A iniciativa também tem como pilar o estímulo à conservação e regeneração das florestas. Isso porque o crédito é destinado exclusivamente aos produtores de pequenas propriedades de cacau em sistemas agroflorestais (SAFs). No Sul da Bahia, a forma de cultivo é conhecida como cabruca, na qual os cacaueiros são plantados no meio da vegetação nativa, à sombra das árvores da Mata Atlântica e cercados por diferentes espécies.
No sistema agroflorestal da cabruca, a capacidade de estoque de carbono é de 66 toneladas por hectare, o que pesquisadores estimam que seja quase o dobro da quantidade encontrada no cacau plantado a pleno sol.
Outra inovação do Kawá é a possibilidade de comércio de créditos de carbono de conservação por parte dos produtores. A venda é operacionalizada pela plataforma ReSeed, que já possui negociação com um investidor para a compra dos primeiros créditos gerados por cerca de 100 agricultores, e entra como parceira responsável por facilitar a comercialização dos próximos créditos.
Como funciona a tomada de crédito e o retorno dos investimentos
O Kawá se insere no mercado como um Fundo de Investimento nas Cadeias Produtivas Agroindustriais (Fiagro). Ao receber o crédito, o produtor tem até 45 dias para realizar o investimento. Após esse período, são 36 meses de prazo para pagá-lo, com na média seis meses de carência.
As taxas de juros são de 12% ao ano. A aplicação dos recursos ocorre, principalmente, no custeio da adubação, irrigação, mão de obra, compra de equipamento e adensamento com mudas.
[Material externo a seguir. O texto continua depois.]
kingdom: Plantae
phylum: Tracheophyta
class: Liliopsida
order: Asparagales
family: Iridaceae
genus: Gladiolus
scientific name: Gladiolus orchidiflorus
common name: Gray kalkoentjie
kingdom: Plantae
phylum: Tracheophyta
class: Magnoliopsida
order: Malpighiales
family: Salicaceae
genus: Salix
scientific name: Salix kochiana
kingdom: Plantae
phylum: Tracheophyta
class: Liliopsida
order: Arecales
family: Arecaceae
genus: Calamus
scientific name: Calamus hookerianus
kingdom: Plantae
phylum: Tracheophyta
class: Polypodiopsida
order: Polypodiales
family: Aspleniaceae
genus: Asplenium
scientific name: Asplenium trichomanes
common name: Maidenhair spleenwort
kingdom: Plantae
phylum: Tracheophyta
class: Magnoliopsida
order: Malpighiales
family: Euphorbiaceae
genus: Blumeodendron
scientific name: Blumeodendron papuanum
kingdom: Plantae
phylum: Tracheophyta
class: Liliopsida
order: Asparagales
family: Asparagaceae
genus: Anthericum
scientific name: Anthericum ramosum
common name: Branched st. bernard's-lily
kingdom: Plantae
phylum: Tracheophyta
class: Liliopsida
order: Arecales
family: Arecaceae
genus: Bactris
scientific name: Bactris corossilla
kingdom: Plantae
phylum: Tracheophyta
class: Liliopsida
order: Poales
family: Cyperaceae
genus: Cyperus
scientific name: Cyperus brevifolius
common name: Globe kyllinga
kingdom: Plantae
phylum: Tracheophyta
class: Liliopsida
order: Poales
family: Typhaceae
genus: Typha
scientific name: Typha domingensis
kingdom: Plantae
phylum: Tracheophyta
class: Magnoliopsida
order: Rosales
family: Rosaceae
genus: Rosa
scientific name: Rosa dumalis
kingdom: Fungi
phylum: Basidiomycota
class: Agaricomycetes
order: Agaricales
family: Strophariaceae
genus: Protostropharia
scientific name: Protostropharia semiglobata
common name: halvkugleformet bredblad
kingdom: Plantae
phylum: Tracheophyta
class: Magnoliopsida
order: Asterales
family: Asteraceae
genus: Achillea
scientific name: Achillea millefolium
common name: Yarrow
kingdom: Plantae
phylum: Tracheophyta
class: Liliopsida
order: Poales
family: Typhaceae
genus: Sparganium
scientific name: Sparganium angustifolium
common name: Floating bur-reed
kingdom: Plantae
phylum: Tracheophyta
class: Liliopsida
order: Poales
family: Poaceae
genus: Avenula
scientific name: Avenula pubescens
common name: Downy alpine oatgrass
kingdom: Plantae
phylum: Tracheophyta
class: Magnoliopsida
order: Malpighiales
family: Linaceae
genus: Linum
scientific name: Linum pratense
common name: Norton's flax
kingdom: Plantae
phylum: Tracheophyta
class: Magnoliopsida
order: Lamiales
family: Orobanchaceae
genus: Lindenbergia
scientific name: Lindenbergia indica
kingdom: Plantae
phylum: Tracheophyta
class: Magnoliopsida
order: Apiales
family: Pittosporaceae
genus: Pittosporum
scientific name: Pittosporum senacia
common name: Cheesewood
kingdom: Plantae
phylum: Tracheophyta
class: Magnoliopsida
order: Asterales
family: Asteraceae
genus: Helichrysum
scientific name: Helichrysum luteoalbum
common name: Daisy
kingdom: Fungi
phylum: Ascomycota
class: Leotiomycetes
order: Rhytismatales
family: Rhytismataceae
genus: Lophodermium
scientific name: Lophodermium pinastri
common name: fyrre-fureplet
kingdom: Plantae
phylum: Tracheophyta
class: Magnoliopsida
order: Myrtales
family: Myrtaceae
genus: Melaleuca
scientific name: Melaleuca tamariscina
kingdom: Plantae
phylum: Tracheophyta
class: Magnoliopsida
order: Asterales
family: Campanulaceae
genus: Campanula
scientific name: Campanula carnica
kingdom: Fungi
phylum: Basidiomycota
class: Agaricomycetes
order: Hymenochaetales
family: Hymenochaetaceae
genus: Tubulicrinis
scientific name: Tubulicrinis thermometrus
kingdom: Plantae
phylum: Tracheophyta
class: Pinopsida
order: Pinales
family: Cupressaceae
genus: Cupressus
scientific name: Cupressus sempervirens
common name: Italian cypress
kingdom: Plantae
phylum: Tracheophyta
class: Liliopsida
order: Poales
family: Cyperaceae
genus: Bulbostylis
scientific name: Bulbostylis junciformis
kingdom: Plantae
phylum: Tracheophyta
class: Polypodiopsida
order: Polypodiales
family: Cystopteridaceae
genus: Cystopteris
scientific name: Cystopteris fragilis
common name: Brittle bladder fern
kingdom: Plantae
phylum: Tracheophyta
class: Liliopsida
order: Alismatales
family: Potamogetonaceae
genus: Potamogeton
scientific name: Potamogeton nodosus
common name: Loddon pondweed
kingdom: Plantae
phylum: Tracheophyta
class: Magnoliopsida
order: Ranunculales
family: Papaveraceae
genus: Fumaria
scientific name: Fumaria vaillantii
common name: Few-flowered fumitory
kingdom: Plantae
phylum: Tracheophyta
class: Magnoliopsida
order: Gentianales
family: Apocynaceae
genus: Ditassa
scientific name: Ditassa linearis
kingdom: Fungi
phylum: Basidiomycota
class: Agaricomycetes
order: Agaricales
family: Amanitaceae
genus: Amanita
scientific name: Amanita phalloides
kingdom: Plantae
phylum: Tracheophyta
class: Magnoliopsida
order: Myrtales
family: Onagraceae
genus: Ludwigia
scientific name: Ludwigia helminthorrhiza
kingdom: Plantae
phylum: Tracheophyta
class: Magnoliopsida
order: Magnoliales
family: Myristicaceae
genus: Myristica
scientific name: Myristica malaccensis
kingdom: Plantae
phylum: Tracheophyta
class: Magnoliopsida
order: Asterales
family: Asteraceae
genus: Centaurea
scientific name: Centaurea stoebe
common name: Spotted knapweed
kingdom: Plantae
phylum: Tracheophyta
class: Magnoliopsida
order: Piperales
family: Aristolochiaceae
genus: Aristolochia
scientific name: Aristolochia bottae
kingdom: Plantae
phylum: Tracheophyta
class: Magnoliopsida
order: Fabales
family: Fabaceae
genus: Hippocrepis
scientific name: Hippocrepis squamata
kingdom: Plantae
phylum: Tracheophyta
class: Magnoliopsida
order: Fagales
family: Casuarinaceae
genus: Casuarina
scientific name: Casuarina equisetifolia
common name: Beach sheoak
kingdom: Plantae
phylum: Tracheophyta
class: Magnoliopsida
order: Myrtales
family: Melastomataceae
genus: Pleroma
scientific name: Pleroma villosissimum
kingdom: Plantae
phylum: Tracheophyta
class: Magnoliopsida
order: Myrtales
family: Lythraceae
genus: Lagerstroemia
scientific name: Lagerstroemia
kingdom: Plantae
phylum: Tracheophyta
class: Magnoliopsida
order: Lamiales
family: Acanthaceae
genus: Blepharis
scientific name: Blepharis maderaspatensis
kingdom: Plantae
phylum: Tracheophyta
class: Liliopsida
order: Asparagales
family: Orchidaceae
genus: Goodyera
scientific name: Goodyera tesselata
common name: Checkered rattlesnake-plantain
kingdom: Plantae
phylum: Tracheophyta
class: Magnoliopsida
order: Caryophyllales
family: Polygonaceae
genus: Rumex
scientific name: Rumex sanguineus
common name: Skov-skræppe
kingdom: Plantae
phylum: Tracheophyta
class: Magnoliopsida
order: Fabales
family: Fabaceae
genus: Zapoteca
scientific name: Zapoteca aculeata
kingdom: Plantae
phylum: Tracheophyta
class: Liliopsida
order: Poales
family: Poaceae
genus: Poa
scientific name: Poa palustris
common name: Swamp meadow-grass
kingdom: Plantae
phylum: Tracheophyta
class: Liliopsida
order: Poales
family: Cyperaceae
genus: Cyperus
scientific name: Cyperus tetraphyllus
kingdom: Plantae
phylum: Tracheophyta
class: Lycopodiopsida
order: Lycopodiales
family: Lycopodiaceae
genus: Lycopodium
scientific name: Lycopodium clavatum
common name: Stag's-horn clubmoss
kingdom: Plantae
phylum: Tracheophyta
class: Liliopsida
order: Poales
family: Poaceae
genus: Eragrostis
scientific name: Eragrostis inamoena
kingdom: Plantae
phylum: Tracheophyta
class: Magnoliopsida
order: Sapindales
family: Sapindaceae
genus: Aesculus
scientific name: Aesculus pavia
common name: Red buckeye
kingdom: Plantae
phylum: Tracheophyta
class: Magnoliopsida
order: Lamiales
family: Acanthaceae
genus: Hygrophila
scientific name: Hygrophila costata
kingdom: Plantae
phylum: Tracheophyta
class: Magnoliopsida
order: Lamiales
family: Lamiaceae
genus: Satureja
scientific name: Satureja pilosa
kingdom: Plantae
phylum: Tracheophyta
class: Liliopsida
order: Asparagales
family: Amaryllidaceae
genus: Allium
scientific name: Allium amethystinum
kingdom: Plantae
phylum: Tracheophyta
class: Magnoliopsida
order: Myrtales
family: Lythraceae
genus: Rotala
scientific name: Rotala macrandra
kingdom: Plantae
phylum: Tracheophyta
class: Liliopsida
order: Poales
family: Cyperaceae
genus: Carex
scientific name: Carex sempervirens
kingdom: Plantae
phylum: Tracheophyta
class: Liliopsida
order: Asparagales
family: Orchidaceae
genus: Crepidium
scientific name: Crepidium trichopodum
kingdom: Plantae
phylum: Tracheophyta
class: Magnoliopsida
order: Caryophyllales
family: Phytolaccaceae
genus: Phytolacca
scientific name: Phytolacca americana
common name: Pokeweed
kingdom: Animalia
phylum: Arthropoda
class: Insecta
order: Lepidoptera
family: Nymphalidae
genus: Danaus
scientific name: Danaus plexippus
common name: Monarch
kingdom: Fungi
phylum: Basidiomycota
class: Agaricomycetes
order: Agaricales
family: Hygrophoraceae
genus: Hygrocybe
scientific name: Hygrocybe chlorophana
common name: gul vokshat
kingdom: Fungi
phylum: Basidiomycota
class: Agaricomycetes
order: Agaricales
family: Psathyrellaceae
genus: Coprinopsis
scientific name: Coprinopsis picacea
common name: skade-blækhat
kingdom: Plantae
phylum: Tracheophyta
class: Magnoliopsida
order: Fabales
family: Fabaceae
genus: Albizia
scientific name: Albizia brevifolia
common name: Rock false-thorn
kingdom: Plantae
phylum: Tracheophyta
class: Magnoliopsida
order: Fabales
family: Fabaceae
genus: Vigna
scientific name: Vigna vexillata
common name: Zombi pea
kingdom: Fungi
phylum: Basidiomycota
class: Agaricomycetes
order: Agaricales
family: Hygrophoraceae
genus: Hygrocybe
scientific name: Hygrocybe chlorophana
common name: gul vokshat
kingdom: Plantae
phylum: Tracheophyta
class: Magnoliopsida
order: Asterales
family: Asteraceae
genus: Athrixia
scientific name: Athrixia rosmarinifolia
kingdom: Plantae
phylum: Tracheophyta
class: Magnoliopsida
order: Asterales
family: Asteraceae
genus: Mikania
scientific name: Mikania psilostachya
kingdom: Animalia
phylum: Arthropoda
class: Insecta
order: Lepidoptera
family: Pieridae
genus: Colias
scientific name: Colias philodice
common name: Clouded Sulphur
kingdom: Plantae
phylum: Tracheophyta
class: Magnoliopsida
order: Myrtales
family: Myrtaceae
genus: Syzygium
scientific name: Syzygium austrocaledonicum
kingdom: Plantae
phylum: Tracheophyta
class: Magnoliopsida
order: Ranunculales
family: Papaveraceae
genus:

Na metodologia usada para conceder os créditos, utiliza-se o mecanismo de garantias solidárias no qual são formados grupos de três a 10 pessoas que, em caso de inadimplência de um dos membros, os demais cobrem em conjunto a parte faltante. Essa forma de garantia, aliada à assistência técnica, ajuda a explicar o índice irrisório de inadimplência nas duas operações do CRA Sustentável.